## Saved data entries

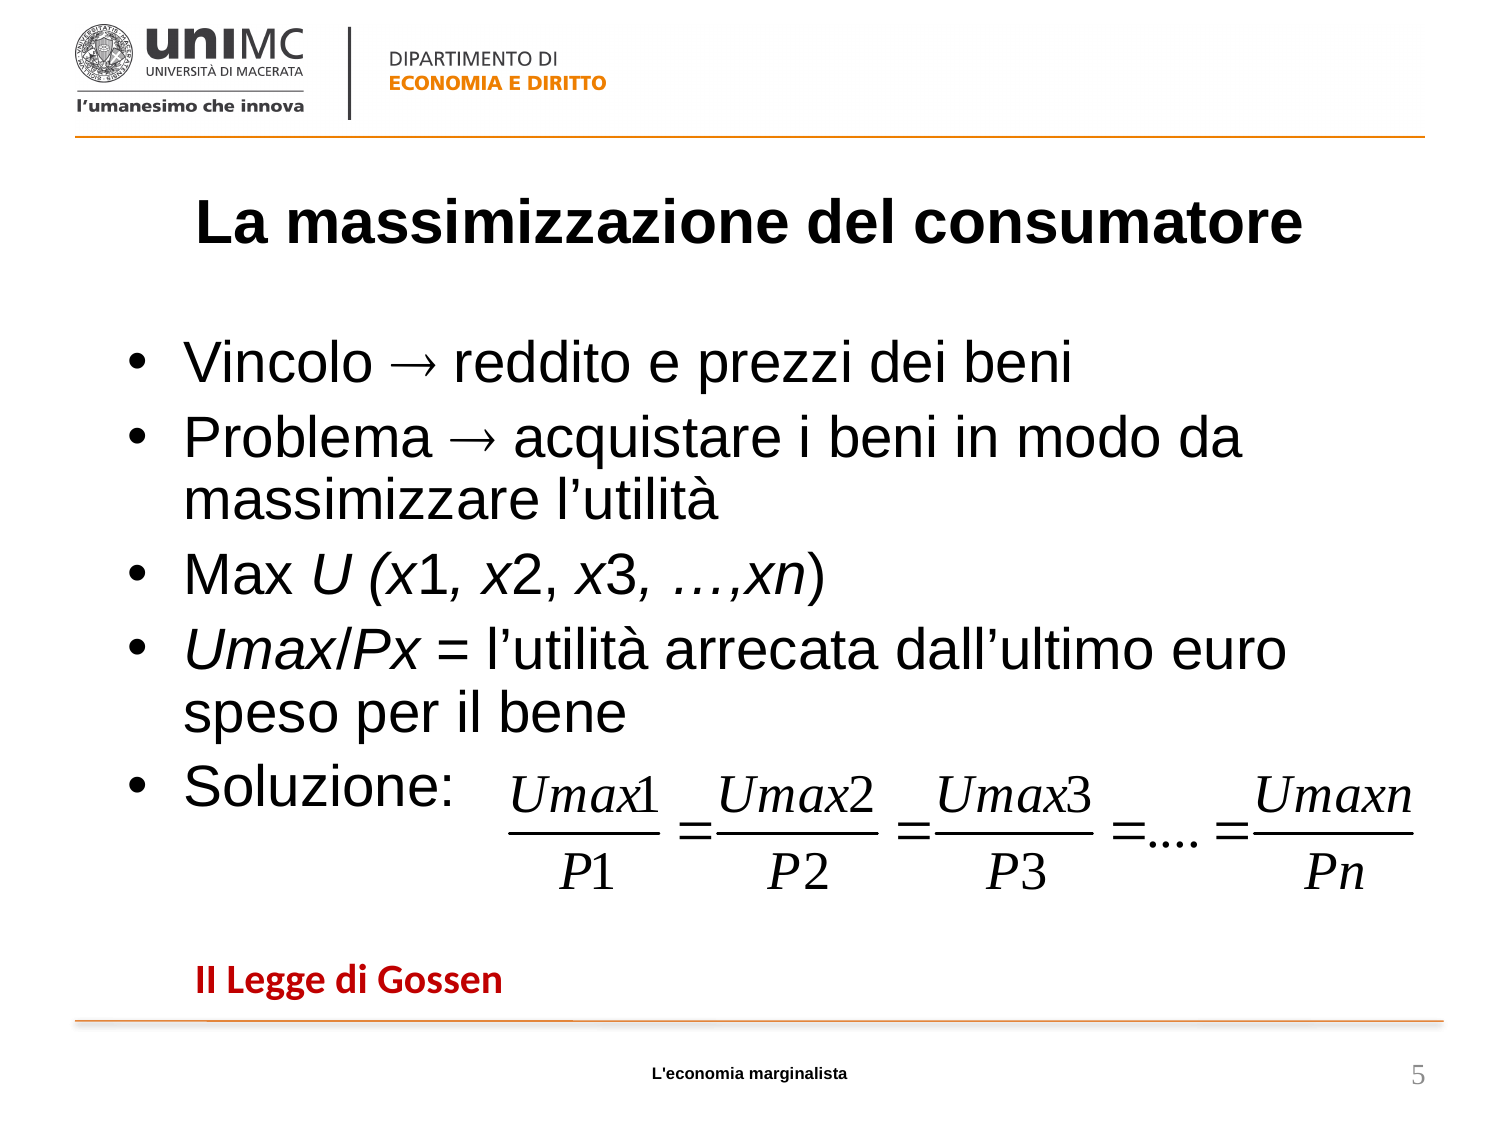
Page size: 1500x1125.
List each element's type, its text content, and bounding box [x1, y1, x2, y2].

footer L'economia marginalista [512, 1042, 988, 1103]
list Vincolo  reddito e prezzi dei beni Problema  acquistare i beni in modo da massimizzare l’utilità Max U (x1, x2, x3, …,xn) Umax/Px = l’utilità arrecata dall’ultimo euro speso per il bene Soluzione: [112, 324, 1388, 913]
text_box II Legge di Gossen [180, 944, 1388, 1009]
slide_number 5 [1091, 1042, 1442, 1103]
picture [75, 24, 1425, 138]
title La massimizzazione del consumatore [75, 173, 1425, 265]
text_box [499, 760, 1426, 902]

--

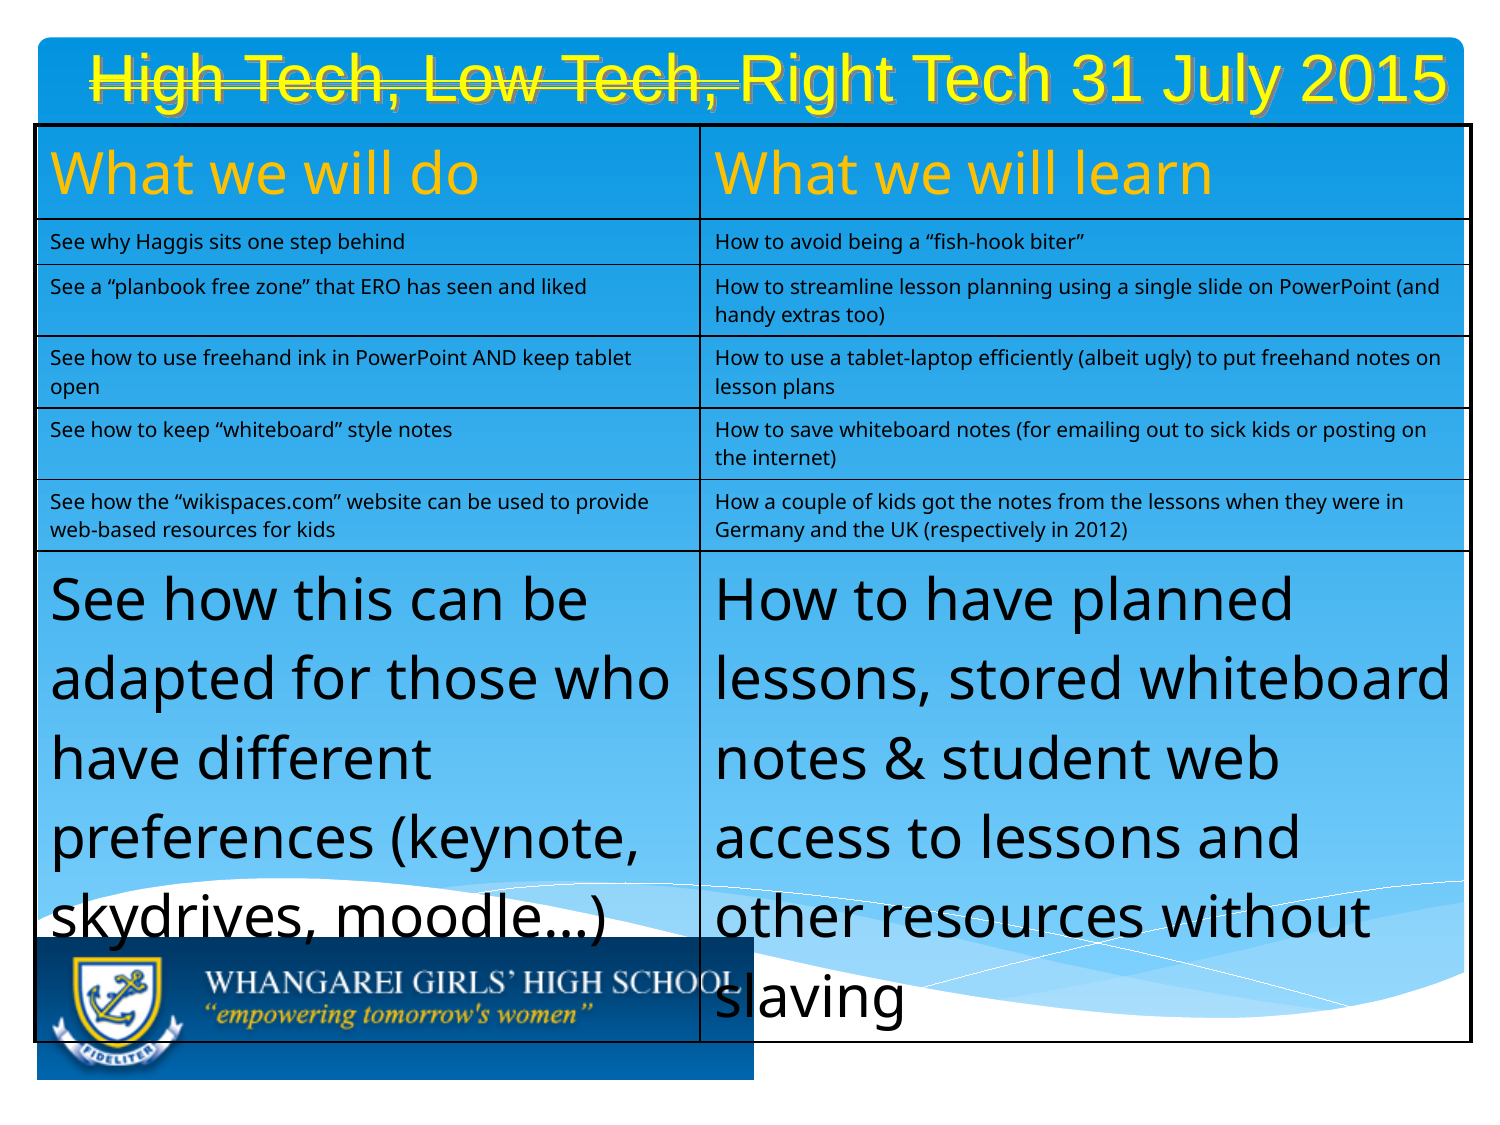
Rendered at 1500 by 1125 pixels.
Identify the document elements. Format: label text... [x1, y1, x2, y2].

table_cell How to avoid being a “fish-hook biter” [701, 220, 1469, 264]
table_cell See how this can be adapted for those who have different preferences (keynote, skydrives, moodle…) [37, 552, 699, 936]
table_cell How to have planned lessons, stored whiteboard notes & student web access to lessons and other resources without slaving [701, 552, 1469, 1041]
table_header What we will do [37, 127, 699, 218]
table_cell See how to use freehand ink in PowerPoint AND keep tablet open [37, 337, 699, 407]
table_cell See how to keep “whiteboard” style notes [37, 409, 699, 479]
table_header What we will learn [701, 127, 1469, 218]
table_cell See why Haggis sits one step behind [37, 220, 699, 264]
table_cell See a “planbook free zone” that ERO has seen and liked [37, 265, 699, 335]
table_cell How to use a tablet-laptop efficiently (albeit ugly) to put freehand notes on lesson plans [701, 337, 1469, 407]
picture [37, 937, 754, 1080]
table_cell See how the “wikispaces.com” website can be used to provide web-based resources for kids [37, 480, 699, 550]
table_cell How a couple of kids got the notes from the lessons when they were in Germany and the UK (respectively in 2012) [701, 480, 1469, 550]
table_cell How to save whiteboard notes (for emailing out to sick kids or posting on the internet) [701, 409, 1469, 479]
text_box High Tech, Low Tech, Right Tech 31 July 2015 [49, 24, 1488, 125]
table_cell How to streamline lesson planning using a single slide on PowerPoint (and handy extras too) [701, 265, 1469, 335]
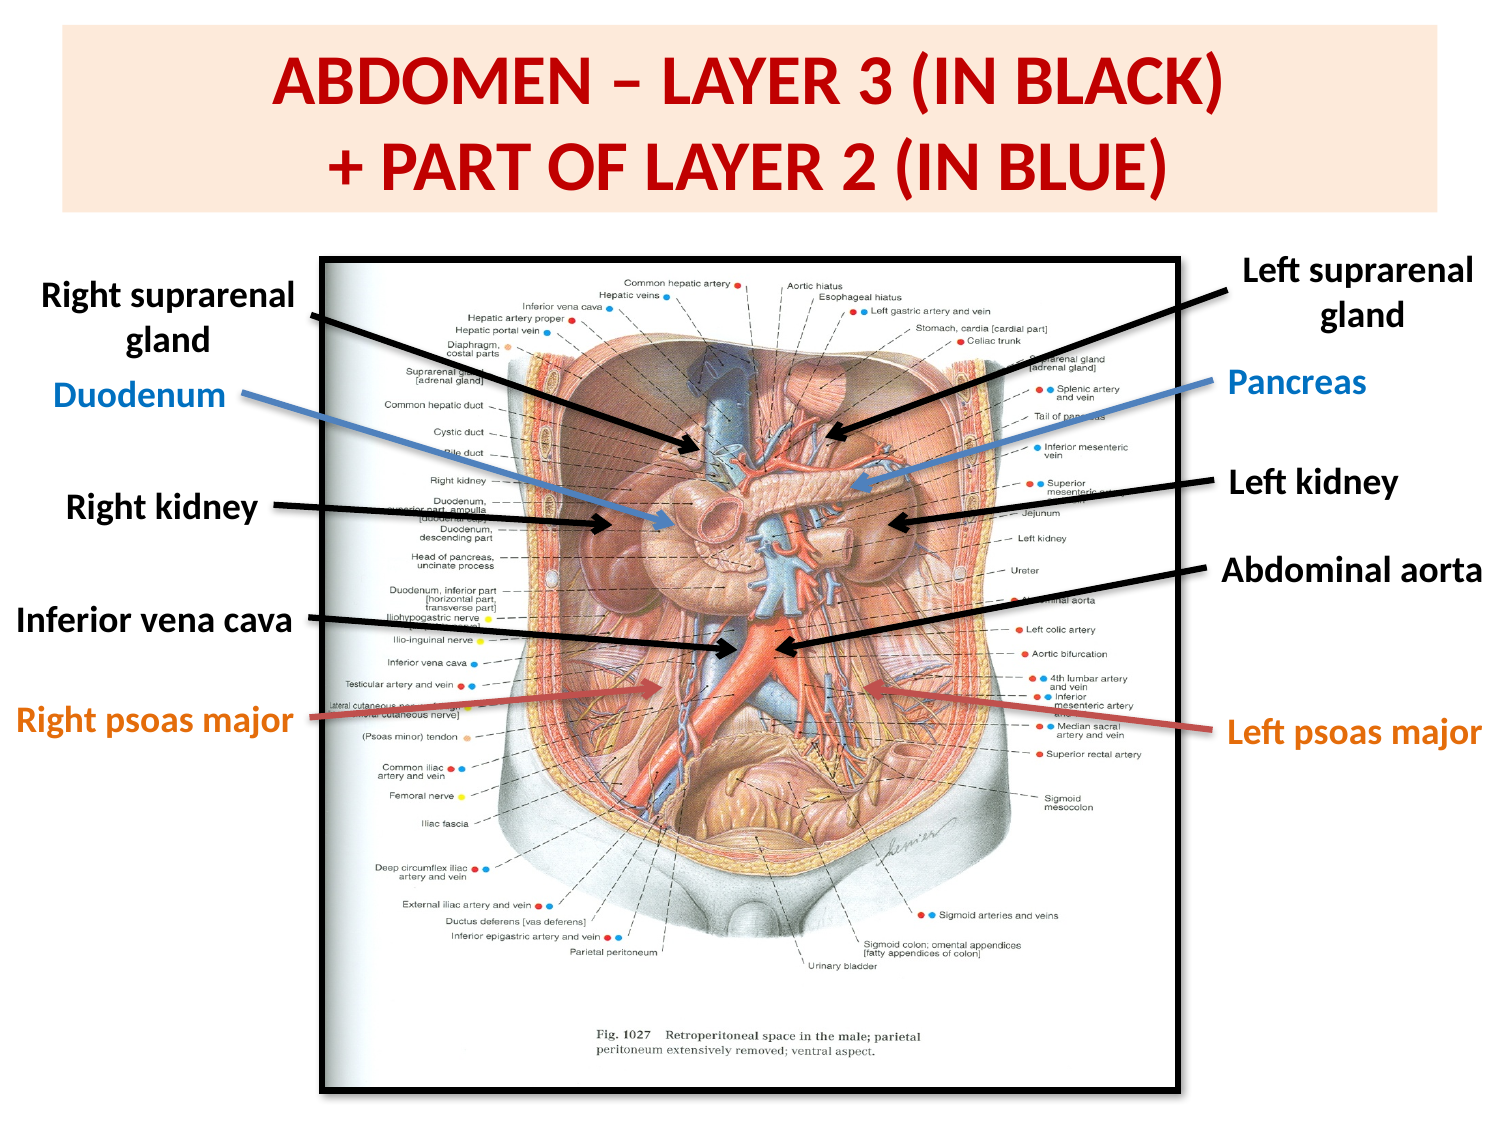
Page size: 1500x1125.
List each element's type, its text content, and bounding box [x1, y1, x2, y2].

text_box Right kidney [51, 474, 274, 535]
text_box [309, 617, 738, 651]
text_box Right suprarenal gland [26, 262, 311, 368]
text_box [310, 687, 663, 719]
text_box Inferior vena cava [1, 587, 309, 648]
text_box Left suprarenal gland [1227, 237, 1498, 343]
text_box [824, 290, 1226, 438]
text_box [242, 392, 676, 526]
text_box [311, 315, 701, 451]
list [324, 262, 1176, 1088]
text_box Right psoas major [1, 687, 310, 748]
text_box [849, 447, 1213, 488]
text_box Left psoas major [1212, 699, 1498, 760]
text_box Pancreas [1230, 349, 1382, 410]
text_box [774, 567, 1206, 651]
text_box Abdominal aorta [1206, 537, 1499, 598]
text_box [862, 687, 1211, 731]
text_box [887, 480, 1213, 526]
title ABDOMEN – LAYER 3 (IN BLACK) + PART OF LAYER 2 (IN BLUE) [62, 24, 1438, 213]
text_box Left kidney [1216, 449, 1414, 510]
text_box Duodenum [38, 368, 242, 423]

## To do
Repeat exactly the lines above, beginning at the one containing "Identify the document" and ending at the one containing "text_box [824, 290, 1226, 438]". Do not carry over any pictures.

## Expected answer
Identify the document elements. Format: label text... [x1, y1, x2, y2].

table_cell How to avoid being a “fish-hook biter” [701, 220, 1469, 264]
table_cell See how this can be adapted for those who have different preferences (keynote, skydrives, moodle…) [37, 552, 699, 936]
table_cell How to have planned lessons, stored whiteboard notes & student web access to lessons and other resources without slaving [701, 552, 1469, 1041]
table_header What we will do [37, 127, 699, 218]
table_cell See how to use freehand ink in PowerPoint AND keep tablet open [37, 337, 699, 407]
table_cell See how to keep “whiteboard” style notes [37, 409, 699, 479]
table_header What we will learn [701, 127, 1469, 218]
table_cell See why Haggis sits one step behind [37, 220, 699, 264]
table_cell See a “planbook free zone” that ERO has seen and liked [37, 265, 699, 335]
table_cell How to use a tablet-laptop efficiently (albeit ugly) to put freehand notes on lesson plans [701, 337, 1469, 407]
picture [37, 937, 754, 1080]
table_cell See how the “wikispaces.com” website can be used to provide web-based resources for kids [37, 480, 699, 550]
table_cell How a couple of kids got the notes from the lessons when they were in Germany and the UK (respectively in 2012) [701, 480, 1469, 550]
table_cell How to save whiteboard notes (for emailing out to sick kids or posting on the internet) [701, 409, 1469, 479]
text_box High Tech, Low Tech, Right Tech 31 July 2015 [49, 24, 1488, 125]
table_cell How to streamline lesson planning using a single slide on PowerPoint (and handy extras too) [701, 265, 1469, 335]
Page size: 1500x1125.
List each element's type, its text content, and bounding box [x1, y1, x2, y2].

text_box Right kidney [51, 474, 274, 535]
text_box [309, 617, 738, 651]
text_box Right suprarenal gland [26, 262, 311, 368]
text_box [310, 687, 663, 719]
text_box Inferior vena cava [1, 587, 309, 648]
text_box Left suprarenal gland [1227, 237, 1498, 343]
text_box [824, 290, 1226, 438]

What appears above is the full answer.